> _Exercise_
Count the lines below that contain the string "Example", treating uppercase and lowercase letters as different, and reply with the number alone.

> _Records supplied_
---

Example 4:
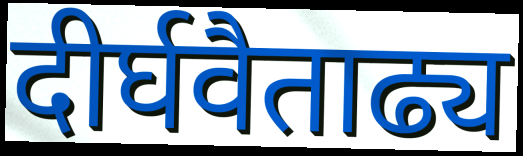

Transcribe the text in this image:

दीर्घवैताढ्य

==

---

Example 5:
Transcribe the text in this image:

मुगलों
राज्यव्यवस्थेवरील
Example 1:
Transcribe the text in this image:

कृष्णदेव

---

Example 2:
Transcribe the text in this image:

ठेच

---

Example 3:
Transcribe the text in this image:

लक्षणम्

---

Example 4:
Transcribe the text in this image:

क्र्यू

> _Final result_
6